The most common sign-off question to “experts” today is “which states should we be watching on Election Night?” The answer is usually “Pennsylvania” or “Ohio” or “Indiana.”


If Obama is going to win, he is going to need to do between 3 and 4 percentage points better than Bush did nationwide in 2004. Because there is a strong national tide in any presidential election that hits all states, we can figure out how the night is likely to go without focusing solely on the so-called battleground states.

For the Nervous Nellies among us (myself included), we likely will be able to see what kind of night it is going to be by examining election returns in the earliest states to close their polls, regardless of “toss-up” status. For my money, the two states to look at are Georgia and Kentucky. Virginia might be added, if you want to include a battleground state.

Why Georgia and Kentucky? Both close their polls at 7pm. Both have a large number of counties (159 in GA and 120 in KY). Both have strong capacities for centralized election data reporting. Georgia is kinda close, so will behave a bit like a true “battleground state.” Kentucky is safe McCain, so will show a “pure” swing, less encumbered by local mobilization factors.

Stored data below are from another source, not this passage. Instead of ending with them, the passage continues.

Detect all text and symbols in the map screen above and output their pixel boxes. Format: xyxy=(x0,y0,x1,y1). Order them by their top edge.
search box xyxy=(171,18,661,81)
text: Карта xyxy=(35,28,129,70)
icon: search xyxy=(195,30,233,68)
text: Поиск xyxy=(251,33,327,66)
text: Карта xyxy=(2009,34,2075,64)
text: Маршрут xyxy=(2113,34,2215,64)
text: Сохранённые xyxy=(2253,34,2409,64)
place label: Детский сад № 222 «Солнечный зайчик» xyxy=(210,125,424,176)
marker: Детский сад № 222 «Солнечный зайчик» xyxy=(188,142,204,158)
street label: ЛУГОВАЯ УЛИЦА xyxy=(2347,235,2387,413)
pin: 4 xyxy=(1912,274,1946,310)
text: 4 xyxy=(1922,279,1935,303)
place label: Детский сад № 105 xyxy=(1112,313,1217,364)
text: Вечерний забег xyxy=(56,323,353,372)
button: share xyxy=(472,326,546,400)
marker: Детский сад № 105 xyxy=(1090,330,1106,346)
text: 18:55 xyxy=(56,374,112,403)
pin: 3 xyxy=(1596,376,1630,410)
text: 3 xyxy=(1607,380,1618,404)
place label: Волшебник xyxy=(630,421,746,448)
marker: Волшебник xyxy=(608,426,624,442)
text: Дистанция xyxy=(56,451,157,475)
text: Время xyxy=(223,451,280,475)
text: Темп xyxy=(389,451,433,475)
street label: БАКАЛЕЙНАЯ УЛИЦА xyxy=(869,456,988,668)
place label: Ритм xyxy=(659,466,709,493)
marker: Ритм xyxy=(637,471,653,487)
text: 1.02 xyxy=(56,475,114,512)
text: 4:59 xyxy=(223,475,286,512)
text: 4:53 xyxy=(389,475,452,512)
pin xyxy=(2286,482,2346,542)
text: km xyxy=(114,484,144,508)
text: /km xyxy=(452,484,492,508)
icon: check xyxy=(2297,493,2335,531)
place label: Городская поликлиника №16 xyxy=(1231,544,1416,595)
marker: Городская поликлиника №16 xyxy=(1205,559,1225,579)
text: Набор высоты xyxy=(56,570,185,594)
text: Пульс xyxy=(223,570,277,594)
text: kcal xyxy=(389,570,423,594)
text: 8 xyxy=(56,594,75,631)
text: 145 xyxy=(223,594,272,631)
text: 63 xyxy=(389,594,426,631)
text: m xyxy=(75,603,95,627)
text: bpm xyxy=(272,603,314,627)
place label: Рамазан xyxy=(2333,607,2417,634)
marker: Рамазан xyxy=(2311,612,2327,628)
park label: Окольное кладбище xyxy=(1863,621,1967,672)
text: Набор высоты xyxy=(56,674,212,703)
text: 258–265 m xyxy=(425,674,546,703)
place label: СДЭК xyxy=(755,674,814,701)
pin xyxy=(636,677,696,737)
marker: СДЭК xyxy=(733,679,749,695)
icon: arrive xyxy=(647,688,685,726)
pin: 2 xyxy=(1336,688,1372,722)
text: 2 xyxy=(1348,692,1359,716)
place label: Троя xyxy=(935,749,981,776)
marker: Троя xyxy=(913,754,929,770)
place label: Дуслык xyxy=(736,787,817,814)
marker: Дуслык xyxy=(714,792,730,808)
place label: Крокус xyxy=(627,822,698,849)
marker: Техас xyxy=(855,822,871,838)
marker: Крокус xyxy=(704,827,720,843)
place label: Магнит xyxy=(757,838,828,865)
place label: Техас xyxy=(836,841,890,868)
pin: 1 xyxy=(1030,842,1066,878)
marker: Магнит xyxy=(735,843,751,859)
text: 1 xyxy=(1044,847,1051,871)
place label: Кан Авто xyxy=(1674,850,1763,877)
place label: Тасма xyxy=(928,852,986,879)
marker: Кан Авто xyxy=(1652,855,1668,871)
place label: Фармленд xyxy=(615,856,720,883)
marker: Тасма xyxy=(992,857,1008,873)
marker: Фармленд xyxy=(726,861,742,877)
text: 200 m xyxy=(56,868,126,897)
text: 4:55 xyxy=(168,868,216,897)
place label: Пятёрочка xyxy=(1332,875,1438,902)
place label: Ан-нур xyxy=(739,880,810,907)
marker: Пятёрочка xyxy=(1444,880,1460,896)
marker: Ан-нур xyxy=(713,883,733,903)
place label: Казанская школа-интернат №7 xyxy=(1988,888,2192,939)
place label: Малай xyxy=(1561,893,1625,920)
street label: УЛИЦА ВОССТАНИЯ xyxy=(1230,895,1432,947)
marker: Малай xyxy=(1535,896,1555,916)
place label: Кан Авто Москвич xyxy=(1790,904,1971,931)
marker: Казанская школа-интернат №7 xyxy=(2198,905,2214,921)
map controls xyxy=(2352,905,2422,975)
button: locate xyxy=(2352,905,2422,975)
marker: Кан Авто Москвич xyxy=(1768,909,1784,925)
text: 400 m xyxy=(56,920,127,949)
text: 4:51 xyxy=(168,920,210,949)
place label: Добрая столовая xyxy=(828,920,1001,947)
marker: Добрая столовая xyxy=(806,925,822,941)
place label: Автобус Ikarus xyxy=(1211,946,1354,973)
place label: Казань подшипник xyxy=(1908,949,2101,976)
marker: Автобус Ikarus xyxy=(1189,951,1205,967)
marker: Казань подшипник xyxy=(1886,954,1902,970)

The number (and heterogeneity) of counties is important because returns will dribble in across the night. The cross-election partisan swing within a state will be even more uniform than the swing across states. Therefore, data from even a few counties will be informative in helping to predict how the whole state will go.

I particularly like Georgia in this regard, since it has a single voting technology statewide and because the SoS promises to e-mail me (and anyone else who asks) as the results come in. Kentucky is mostly DRE, but not entirely, and doesn’t have a single machine type statewide.

What about Virginia? It has some of the same characteristics as Kentucky and Georgia (closing time, lots of counties/independent cities), plus it’s right on the battle lines. My experience from watching election returns in past years has led me to believe that Virginia will be slow in reporting election returns, however. I could be wrong, and I will certainly be hitting my “refresh” button all night on my web browser. For now, however, I’m placing my bets on Georgia and Kentucky.